文献詳細
臨床報告 カラー臨床報告
緑内障を合併したRieger's anomalyの2例
著者: 小野秀幸1 馬場さえ子1 近藤和義1 調枝寛治1
所属機関: 1広島大学医学部眼科学教室
ページ範囲:P.151 - P.156
文献概要
症例1は35歳の女で,両眼同程度に,Schwalbe線の前方移動,幅広い線維柱帯,密生する虹彩突起とSchwalbe線に達する虹彩前葉などの隅角異常が観察された。眼圧上昇は左眼のみであったが,右眼にも眼圧上昇の既往が推測された。
症例2は52歳の男で,両眼の著明なぶどう膜外反と,周辺虹彩前癒着が認められた。右眼のみに眼圧上昇をきたして,トラベクレクトミーを施行したが,術後1ヵ月頃より眼圧は再上昇した。

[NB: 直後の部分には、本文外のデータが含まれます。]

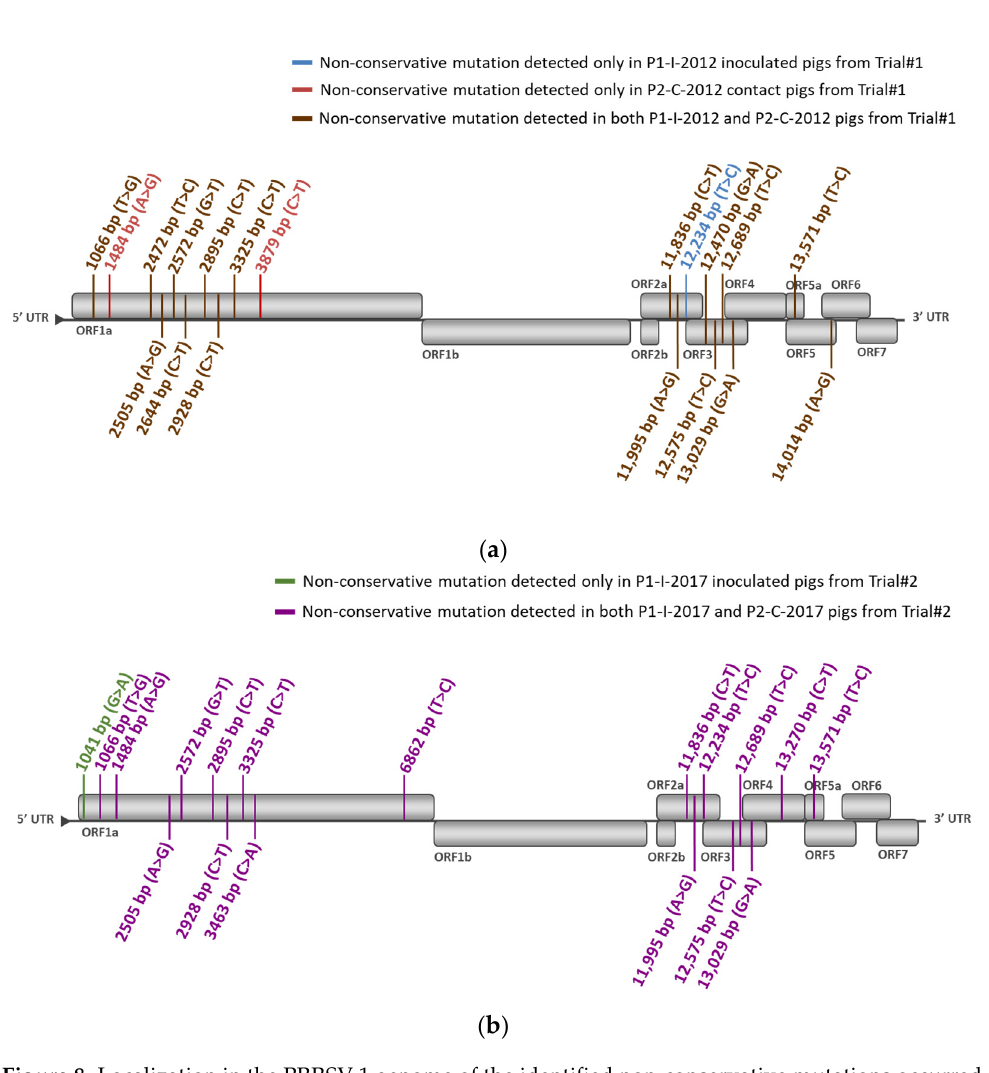
Figure 9. Localization in the PRRSV-1 genome of the identified mutations potentially linked to the adaptation (colored in blue) or the loss of attenuation (colored in red) phenomenon of the Porcilis ® PRRS DV strain after limited passages in pigs during Trial#1 and Trial#2. The KF991509.2 full-ge- nome sequence of Porcilis ® PRRS modified live vaccine of type 1 (MLV1) DV strain is used as refer- ence .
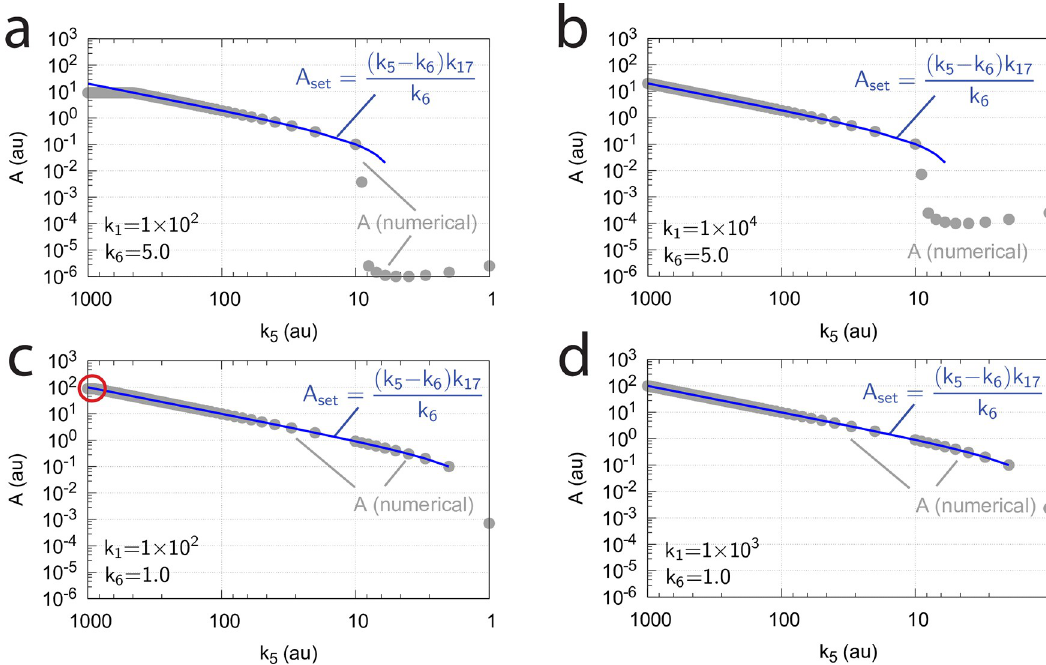
Fig 61. Influence of k 1 on the homeostatic behavior of the m7 ping-pong controller when E 1 binds first to free enzyme Ez . Since the response of the controller at higher k 1 values becomes significantly slower the numerical A values are calculated after 10 6 time units and compared with positive A (blue lines) as a function of k 5 . (a) k 1 =100.0, k 6 =5.0. The controller looses homeostatic control set in the k 5 range from 460–1000. (b) Increasing k 1 from 100.0 to 10000.0 moves A ss to A set for the higher k 5 values, but not for the lower k 5 values. (c) A decrease of k 6 from 5.0 to 1.0 while k 1 is kept at 100.0 gives a general improvement of the homeostatic performance of the ping-pong controller, except for the higher end k 5 range between 900–1000, where A ss becomes constant values that match A . Other rate constants (a)-(d): (indicated by the red circle). (d) Low k 6 (1.0) and higher k 1 (1000.0) shows A ss set k 2 = k 3 =0, k 4 =10.0, k 7 =1 × 10 8 , k 9 = k 11 = k 13 =1 × 10 7 , k 12 = k 14 =1 × 10 3 , k 17 =0.1. Initial concentrations (a)-(d): A 0 =3.0, E 1,0 =1.0 × 10 − 2 , E 2,0 =3.0 × 10 2 , Ez 0 =1.0 × 10 − 6 , (E 1 � Ez) 0 = Ez � =(Ez � � E 2 ) 0 0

以上の2症例から,Rieger's anomalyに合併する緑内障について,つぎのことが示唆された。すなわち,
(1)緑内障は,生涯のどの時期においても発症しうる。
(2)壮年期に緑内障を発症する症例のなかには.一時期眼圧が上昇した後,自然寛解の経過をとる場合がある。
(3)同一症例では,隅角所見の程度と眼圧上昇との間には密接な関係はない。